┌──

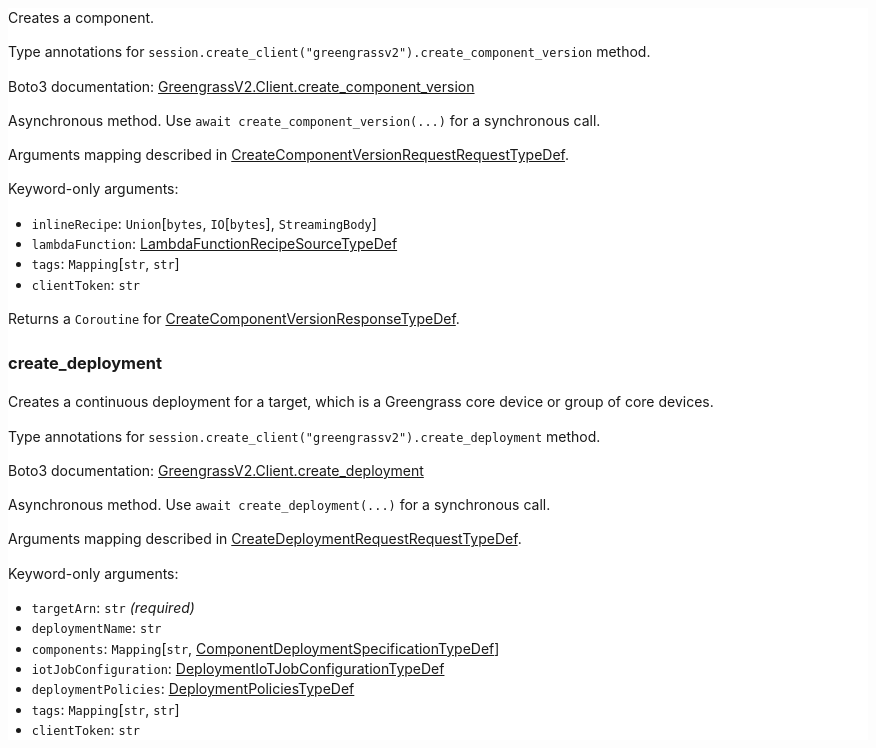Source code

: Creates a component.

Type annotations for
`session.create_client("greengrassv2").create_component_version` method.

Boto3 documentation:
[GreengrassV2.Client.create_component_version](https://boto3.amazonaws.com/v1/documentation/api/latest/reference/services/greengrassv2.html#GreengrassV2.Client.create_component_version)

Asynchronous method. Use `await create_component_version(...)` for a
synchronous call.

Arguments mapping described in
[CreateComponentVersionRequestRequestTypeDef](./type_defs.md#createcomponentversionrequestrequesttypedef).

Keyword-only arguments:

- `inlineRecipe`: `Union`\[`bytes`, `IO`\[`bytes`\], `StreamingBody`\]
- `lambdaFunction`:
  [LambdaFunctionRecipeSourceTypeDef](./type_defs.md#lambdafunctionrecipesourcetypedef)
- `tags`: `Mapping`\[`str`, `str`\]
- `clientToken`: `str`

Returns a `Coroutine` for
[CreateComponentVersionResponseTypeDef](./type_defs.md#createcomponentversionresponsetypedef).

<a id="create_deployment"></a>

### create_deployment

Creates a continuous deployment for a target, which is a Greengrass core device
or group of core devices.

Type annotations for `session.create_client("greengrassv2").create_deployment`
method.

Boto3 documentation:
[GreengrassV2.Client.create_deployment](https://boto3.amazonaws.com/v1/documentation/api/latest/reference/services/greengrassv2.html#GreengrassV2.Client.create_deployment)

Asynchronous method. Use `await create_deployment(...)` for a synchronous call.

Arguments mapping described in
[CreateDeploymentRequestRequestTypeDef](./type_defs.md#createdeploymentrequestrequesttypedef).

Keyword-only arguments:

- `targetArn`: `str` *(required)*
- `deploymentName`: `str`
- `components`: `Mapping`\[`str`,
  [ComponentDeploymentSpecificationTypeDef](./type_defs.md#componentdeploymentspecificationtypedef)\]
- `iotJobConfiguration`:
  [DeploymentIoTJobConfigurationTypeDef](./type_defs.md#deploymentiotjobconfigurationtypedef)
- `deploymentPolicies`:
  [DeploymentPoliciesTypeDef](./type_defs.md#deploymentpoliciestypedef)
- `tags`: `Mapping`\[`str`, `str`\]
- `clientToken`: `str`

└──

Problem requirements: Reproduce verbatim the lines of the entries that begin with the line containing "Creates a continuous" and continue through the end of the entries, including both the starting line and the final line.

Response to this task:
Creates a continuous deployment for a target, which is a Greengrass core device
or group of core devices.

Type annotations for `session.create_client("greengrassv2").create_deployment`
method.

Boto3 documentation:
[GreengrassV2.Client.create_deployment](https://boto3.amazonaws.com/v1/documentation/api/latest/reference/services/greengrassv2.html#GreengrassV2.Client.create_deployment)

Asynchronous method. Use `await create_deployment(...)` for a synchronous call.

Arguments mapping described in
[CreateDeploymentRequestRequestTypeDef](./type_defs.md#createdeploymentrequestrequesttypedef).

Keyword-only arguments:

- `targetArn`: `str` *(required)*
- `deploymentName`: `str`
- `components`: `Mapping`\[`str`,
  [ComponentDeploymentSpecificationTypeDef](./type_defs.md#componentdeploymentspecificationtypedef)\]
- `iotJobConfiguration`:
  [DeploymentIoTJobConfigurationTypeDef](./type_defs.md#deploymentiotjobconfigurationtypedef)
- `deploymentPolicies`:
  [DeploymentPoliciesTypeDef](./type_defs.md#deploymentpoliciestypedef)
- `tags`: `Mapping`\[`str`, `str`\]
- `clientToken`: `str`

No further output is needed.